### To-do item
Among the records, which lines include "besoin"? List them.

### Data section
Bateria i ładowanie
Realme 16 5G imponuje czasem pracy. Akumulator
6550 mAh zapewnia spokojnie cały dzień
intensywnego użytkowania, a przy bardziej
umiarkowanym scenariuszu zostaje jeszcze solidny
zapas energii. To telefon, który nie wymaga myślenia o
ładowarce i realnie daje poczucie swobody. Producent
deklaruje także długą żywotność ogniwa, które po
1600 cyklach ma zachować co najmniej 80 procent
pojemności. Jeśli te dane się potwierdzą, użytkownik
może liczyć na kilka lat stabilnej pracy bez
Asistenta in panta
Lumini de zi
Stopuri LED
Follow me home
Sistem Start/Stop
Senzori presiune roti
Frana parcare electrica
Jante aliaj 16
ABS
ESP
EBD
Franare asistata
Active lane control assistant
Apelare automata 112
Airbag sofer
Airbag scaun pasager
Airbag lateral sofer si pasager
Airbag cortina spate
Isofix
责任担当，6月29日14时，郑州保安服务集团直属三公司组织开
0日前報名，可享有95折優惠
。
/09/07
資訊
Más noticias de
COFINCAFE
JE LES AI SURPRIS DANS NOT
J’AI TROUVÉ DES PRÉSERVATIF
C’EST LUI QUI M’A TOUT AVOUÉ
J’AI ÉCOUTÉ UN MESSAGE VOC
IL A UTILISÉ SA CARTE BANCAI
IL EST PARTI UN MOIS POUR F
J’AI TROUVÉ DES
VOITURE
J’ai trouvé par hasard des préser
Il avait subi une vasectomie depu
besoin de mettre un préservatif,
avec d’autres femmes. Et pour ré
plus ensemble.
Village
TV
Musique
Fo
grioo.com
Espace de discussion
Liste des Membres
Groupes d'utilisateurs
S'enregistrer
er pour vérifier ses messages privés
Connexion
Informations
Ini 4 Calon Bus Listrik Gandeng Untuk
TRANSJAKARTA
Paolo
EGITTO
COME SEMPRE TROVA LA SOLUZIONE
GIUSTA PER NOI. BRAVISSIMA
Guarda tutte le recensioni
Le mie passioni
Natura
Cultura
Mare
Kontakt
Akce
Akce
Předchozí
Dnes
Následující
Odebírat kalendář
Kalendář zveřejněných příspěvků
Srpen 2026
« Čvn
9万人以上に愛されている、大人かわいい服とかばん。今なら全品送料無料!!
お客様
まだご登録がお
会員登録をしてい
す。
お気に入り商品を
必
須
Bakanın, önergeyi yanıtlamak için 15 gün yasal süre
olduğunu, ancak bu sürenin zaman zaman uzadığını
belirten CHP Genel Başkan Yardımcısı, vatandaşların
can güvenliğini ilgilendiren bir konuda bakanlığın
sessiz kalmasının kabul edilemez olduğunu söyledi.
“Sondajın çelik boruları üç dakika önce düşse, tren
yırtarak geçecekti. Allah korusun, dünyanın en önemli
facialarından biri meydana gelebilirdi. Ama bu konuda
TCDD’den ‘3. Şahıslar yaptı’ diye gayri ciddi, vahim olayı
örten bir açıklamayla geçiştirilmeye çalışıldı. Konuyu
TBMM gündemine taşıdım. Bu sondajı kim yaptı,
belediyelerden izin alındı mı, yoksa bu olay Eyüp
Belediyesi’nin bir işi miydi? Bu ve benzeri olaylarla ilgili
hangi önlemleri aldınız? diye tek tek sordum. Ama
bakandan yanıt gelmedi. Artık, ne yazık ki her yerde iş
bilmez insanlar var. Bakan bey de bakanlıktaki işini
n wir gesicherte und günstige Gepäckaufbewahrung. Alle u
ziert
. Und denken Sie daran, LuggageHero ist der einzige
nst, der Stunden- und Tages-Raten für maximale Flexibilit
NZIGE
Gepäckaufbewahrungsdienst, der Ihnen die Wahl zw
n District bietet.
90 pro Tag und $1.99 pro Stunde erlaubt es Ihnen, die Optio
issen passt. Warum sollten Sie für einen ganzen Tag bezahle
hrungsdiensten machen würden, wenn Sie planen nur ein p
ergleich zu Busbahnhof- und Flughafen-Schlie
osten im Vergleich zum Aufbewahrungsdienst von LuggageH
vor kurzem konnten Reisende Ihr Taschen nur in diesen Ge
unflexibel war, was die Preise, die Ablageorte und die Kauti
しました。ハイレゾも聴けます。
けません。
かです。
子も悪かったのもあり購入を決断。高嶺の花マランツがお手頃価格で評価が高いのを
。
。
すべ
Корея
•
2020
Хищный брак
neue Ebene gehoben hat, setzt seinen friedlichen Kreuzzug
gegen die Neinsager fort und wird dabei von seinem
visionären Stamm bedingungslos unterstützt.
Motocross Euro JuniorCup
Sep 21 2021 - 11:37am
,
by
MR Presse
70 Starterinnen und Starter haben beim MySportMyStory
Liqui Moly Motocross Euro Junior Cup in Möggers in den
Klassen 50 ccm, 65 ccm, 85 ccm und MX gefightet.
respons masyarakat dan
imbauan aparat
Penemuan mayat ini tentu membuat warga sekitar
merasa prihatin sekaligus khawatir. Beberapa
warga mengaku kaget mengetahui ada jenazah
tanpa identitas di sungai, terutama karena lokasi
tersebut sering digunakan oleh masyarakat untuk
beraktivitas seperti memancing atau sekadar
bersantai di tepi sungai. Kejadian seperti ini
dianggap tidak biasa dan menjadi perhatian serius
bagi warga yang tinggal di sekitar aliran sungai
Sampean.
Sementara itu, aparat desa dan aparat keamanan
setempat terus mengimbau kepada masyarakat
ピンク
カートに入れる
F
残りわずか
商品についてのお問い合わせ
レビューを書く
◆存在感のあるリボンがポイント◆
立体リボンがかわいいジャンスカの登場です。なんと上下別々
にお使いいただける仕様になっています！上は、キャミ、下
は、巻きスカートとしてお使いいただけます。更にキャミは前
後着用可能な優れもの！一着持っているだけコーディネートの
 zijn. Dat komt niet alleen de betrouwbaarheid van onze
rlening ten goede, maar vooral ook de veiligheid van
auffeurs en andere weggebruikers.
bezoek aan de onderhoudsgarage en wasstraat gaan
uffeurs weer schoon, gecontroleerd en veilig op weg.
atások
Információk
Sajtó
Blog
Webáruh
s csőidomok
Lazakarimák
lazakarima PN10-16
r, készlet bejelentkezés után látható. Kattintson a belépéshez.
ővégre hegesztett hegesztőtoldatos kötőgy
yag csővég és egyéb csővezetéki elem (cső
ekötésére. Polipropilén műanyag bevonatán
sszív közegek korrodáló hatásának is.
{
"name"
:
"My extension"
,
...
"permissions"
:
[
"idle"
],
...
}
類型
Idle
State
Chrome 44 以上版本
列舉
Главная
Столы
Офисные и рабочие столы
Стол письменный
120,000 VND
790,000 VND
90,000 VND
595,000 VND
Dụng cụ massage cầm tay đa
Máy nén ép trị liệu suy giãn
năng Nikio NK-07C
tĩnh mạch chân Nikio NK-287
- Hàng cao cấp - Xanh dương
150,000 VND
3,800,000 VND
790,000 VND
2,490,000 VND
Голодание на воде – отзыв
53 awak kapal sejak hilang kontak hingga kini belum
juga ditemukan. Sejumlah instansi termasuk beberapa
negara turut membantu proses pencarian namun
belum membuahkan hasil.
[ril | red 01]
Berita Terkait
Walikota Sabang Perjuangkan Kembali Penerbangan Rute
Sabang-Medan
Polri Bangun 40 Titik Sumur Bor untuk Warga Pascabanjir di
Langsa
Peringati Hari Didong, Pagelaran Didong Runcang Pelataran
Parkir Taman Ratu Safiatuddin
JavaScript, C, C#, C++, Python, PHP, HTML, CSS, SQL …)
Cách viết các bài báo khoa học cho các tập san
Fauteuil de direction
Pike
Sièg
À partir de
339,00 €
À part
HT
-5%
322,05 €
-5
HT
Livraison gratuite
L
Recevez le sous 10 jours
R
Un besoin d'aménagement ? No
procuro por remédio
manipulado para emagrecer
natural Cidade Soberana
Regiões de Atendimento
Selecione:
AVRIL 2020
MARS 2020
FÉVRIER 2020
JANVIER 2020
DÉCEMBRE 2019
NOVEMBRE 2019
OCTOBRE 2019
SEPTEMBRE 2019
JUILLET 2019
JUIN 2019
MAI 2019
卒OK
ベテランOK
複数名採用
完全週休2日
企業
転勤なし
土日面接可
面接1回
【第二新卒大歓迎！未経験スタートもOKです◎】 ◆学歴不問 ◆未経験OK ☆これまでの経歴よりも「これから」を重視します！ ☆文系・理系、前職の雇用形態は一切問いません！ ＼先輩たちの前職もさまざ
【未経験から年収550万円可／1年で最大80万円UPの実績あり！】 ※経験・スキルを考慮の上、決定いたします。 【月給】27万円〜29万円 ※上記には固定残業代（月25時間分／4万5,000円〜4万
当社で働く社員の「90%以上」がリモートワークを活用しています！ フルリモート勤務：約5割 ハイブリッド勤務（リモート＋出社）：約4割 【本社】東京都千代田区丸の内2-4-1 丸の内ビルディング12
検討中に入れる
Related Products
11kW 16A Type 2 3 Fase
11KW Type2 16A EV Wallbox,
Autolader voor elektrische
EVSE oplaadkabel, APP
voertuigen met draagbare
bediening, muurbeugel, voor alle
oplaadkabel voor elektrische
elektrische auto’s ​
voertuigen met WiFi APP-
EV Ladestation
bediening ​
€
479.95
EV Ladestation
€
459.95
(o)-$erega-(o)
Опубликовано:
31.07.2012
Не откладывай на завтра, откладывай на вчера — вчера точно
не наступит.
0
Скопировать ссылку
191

### Exercise solution
besoin de mettre un préservatif,
Un besoin d'aménagement ? No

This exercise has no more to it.